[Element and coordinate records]
+-------+

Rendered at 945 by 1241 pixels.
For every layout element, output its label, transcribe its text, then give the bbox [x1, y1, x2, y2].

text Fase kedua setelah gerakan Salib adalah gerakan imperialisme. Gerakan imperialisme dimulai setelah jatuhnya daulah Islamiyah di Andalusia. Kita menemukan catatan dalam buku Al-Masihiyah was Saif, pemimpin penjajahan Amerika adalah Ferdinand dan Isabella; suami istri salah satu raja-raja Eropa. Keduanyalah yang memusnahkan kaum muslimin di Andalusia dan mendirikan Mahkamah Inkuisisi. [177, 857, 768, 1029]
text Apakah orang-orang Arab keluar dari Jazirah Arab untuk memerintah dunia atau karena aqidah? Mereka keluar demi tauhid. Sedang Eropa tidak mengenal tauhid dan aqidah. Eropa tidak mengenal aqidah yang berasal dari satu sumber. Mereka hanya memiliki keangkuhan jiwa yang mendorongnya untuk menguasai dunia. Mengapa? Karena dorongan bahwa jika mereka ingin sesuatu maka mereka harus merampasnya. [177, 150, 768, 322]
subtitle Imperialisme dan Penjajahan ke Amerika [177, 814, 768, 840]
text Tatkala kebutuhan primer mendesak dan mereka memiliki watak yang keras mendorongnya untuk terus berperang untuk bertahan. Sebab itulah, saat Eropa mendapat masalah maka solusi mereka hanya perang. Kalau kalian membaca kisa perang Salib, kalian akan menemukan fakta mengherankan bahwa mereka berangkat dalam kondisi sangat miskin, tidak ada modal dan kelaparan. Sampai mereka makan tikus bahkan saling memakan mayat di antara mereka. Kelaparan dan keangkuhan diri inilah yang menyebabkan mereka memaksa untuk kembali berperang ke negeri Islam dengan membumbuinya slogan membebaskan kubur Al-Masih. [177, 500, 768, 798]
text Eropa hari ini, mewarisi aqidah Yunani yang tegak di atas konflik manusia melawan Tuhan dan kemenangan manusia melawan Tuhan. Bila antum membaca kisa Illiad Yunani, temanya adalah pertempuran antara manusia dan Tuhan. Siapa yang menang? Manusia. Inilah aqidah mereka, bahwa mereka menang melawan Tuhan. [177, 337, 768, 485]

+-------+

◆ **STATED GOAL**
Please lay out every line of the items as a JSON list of strings, one string per line, with blank lines omitted.

◆ **EXPECTED OUTPUT**
[
  "Rendered at 945 by 1241 pixels.",
  "For every layout element, output its label, transcribe its text, then give the bbox [x1, y1, x2, y2].",
  "text Fase kedua setelah gerakan Salib adalah gerakan imperialisme. Gerakan imperialisme dimulai setelah jatuhnya daulah Islamiyah di Andalusia. Kita menemukan catatan dalam buku Al-Masihiyah was Saif, pemimpin penjajahan Amerika adalah Ferdinand dan Isabella; suami istri salah satu raja-raja Eropa. Keduanyalah yang memusnahkan kaum muslimin di Andalusia dan mendirikan Mahkamah Inkuisisi. [177, 857, 768, 1029]",
  "text Apakah orang-orang Arab keluar dari Jazirah Arab untuk memerintah dunia atau karena aqidah? Mereka keluar demi tauhid. Sedang Eropa tidak mengenal tauhid dan aqidah. Eropa tidak mengenal aqidah yang berasal dari satu sumber. Mereka hanya memiliki keangkuhan jiwa yang mendorongnya untuk menguasai dunia. Mengapa? Karena dorongan bahwa jika mereka ingin sesuatu maka mereka harus merampasnya. [177, 150, 768, 322]",
  "subtitle Imperialisme dan Penjajahan ke Amerika [177, 814, 768, 840]",
  "text Tatkala kebutuhan primer mendesak dan mereka memiliki watak yang keras mendorongnya untuk terus berperang untuk bertahan. Sebab itulah, saat Eropa mendapat masalah maka solusi mereka hanya perang. Kalau kalian membaca kisa perang Salib, kalian akan menemukan fakta mengherankan bahwa mereka berangkat dalam kondisi sangat miskin, tidak ada modal dan kelaparan. Sampai mereka makan tikus bahkan saling memakan mayat di antara mereka. Kelaparan dan keangkuhan diri inilah yang menyebabkan mereka memaksa untuk kembali berperang ke negeri Islam dengan membumbuinya slogan membebaskan kubur Al-Masih. [177, 500, 768, 798]",
  "text Eropa hari ini, mewarisi aqidah Yunani yang tegak di atas konflik manusia melawan Tuhan dan kemenangan manusia melawan Tuhan. Bila antum membaca kisa Illiad Yunani, temanya adalah pertempuran antara manusia dan Tuhan. Siapa yang menang? Manusia. Inilah aqidah mereka, bahwa mereka menang melawan Tuhan. [177, 337, 768, 485]"
]